• **INSTRUCTIONS TO FOLLOW**
Filter the listing below, keeping every line that holds "coffee".

--- --- ---

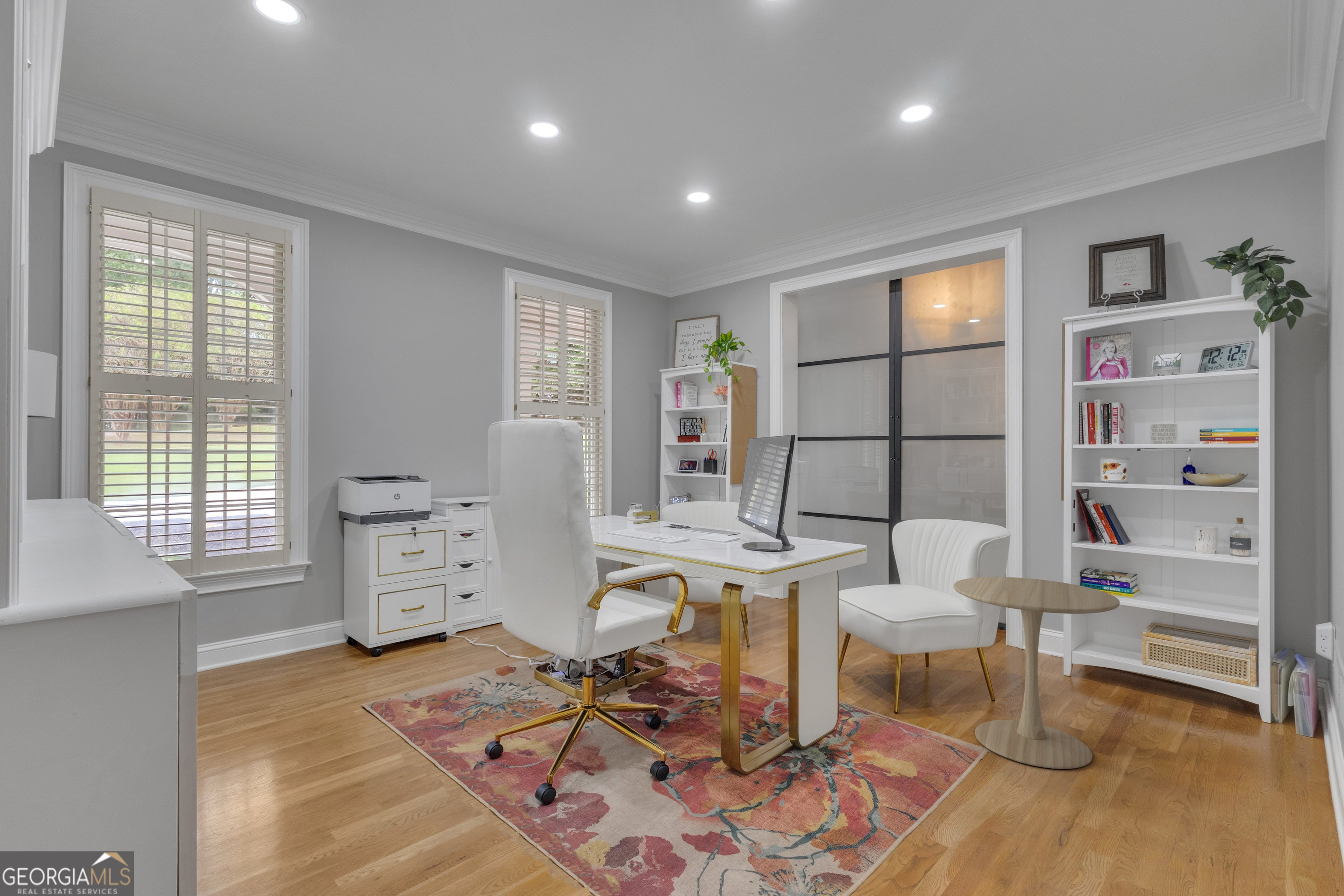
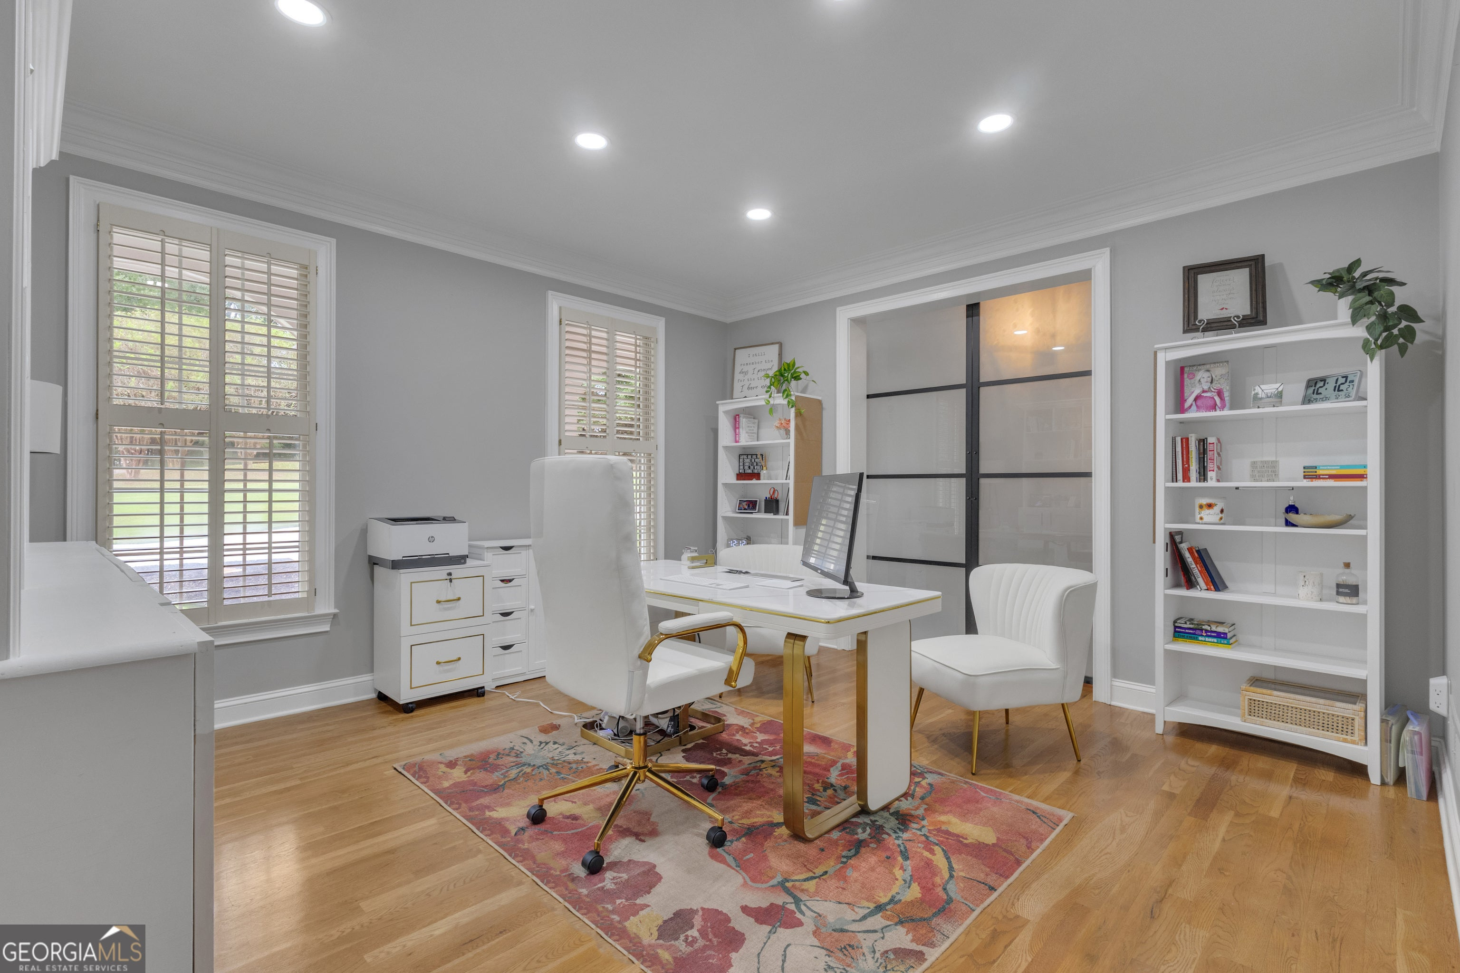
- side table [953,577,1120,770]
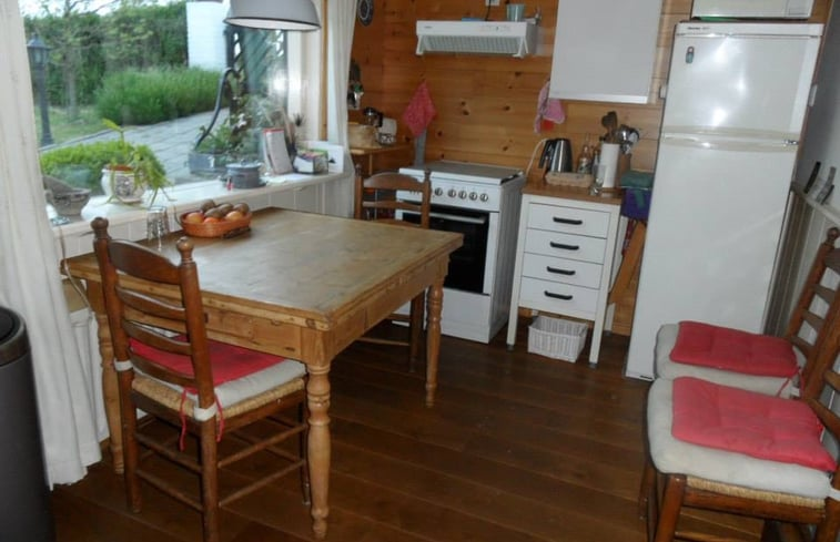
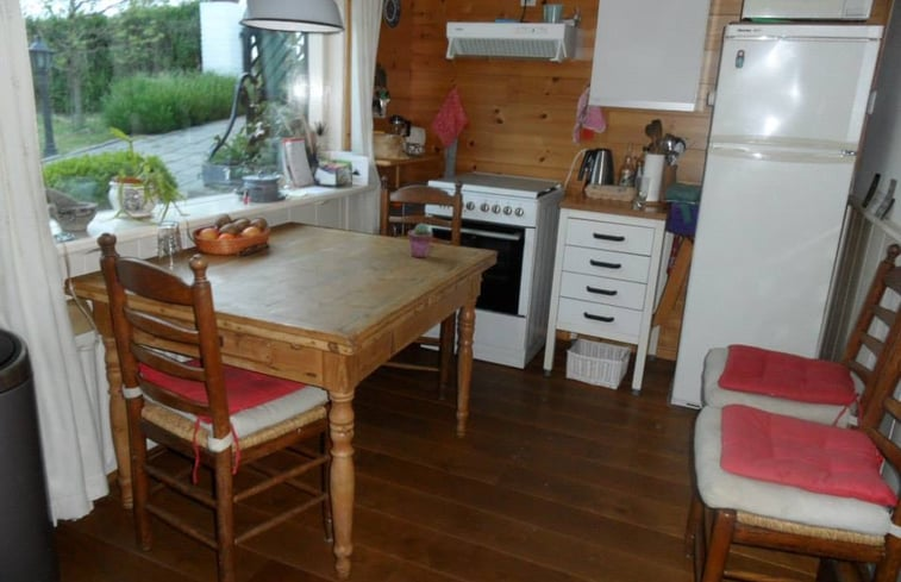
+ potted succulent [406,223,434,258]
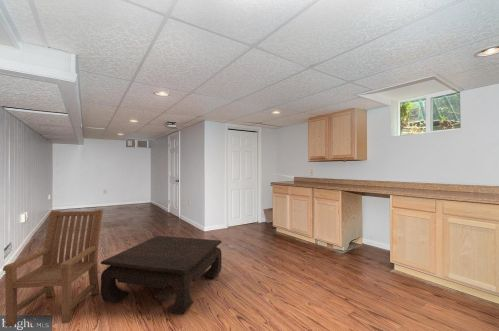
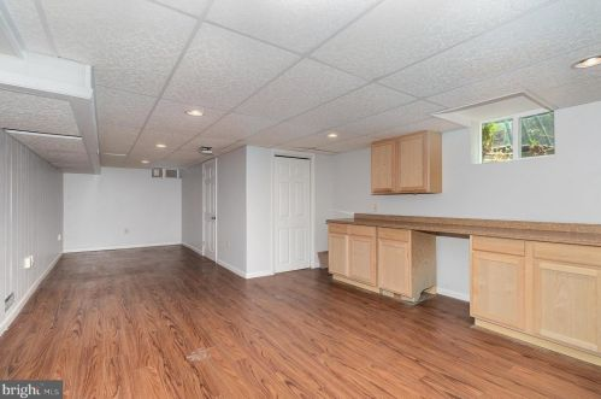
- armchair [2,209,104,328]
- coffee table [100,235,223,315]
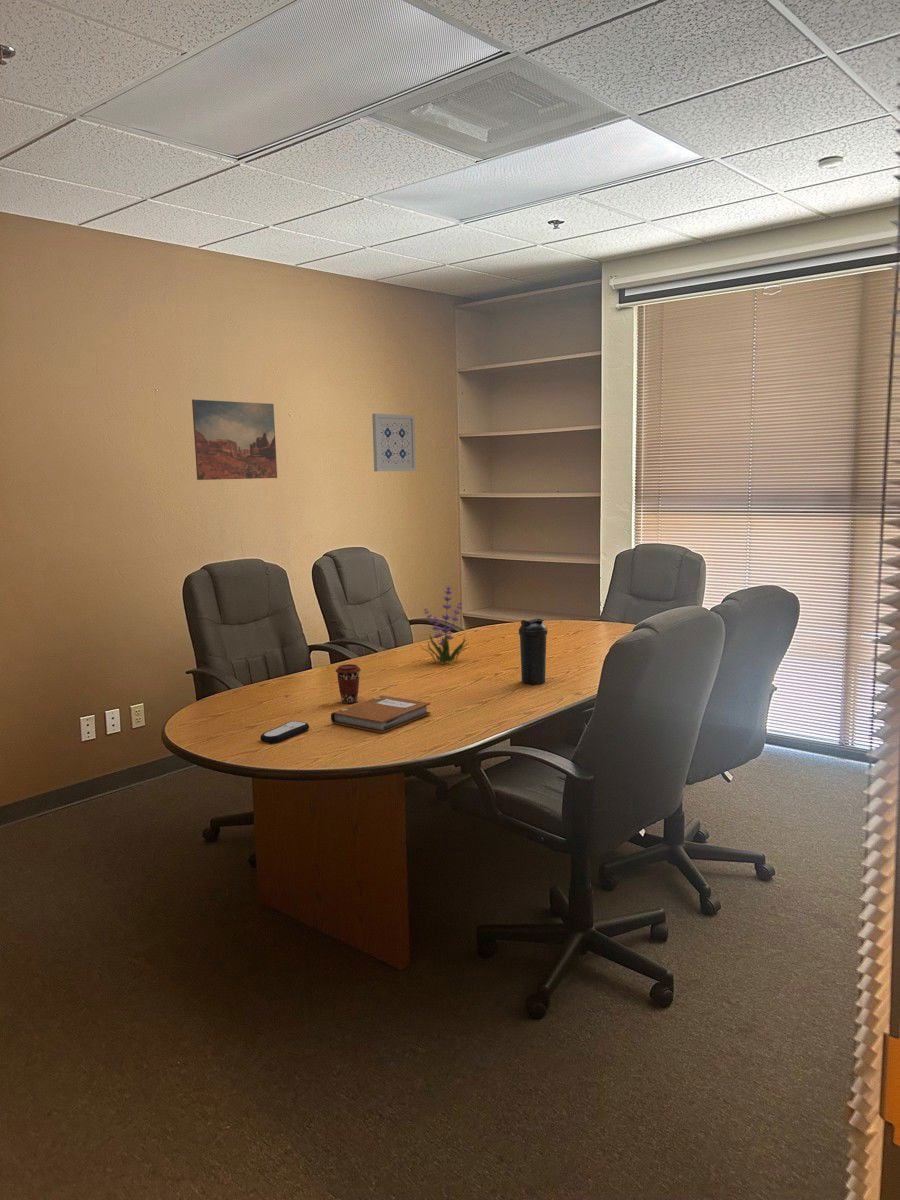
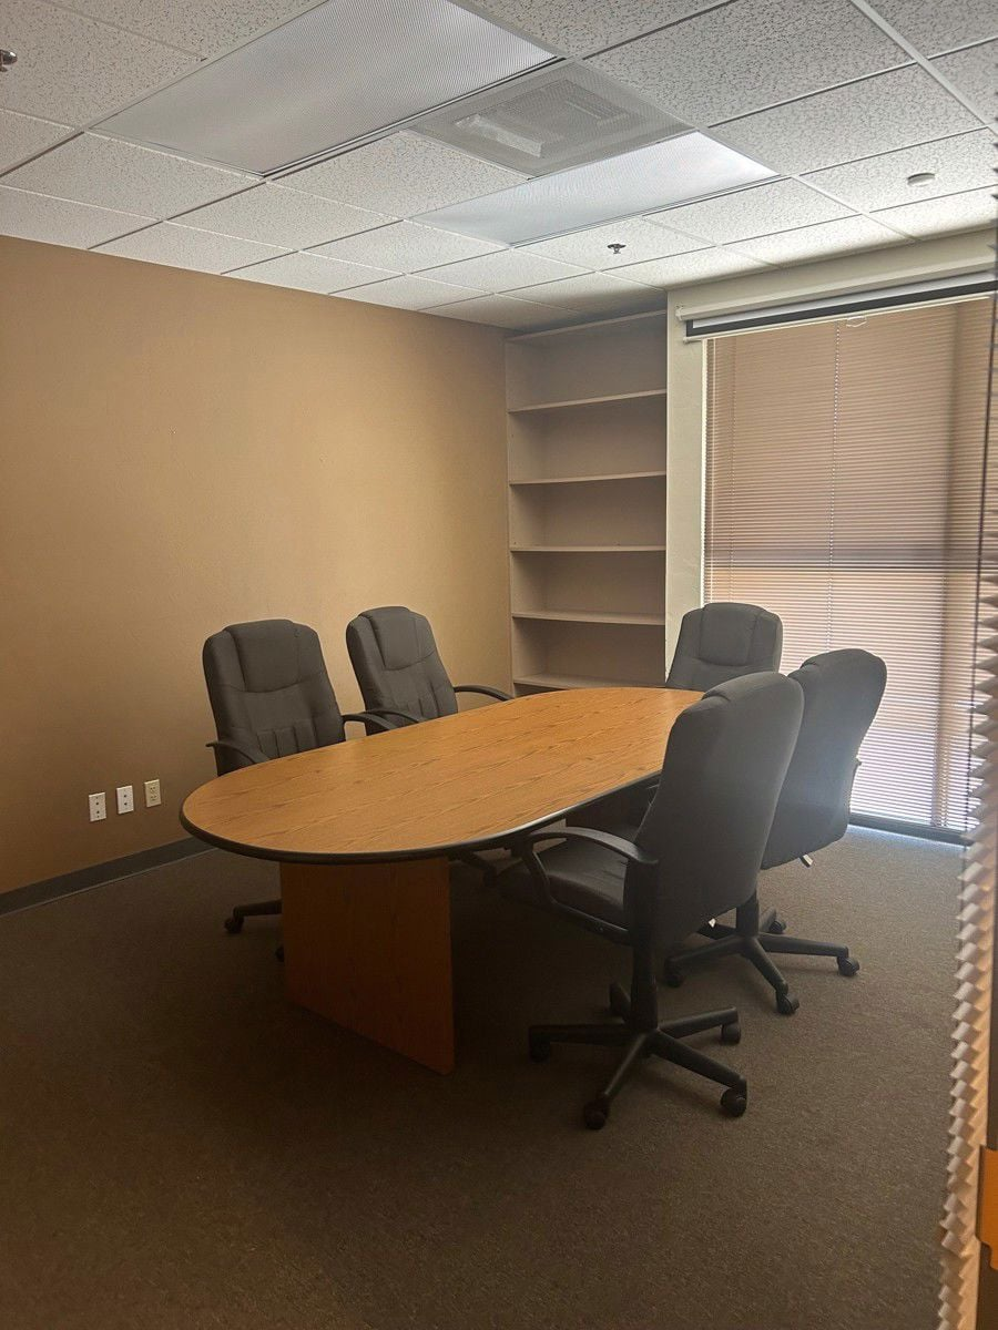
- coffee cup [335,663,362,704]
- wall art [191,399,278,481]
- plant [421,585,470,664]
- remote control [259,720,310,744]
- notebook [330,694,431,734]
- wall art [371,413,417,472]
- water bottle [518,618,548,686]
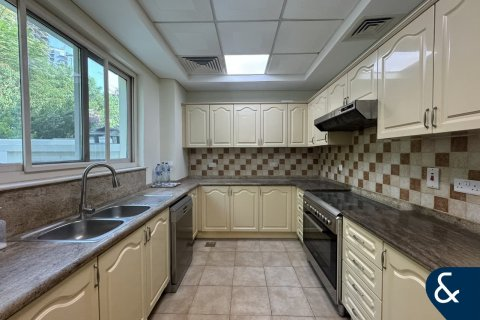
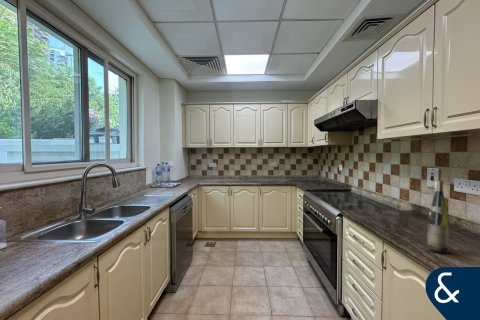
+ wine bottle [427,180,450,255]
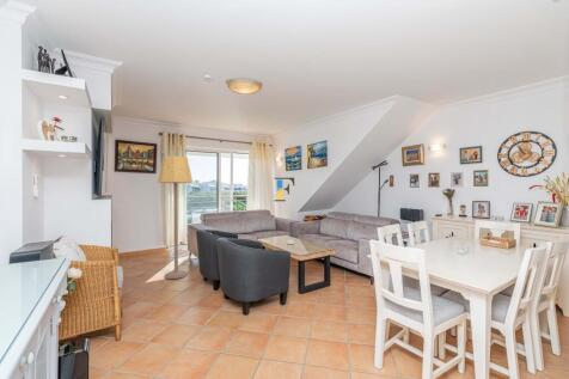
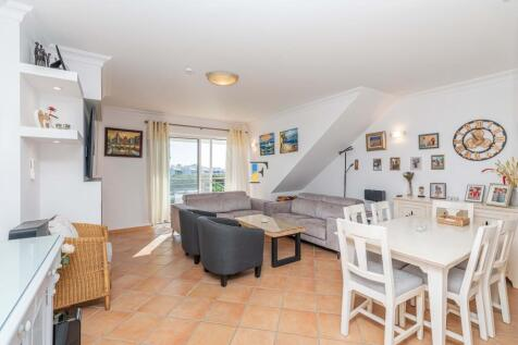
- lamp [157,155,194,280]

--- --- ---

• **EXPECTED OUTPUT**
- coffee table [100,235,223,315]
- coffee cup [335,663,362,704]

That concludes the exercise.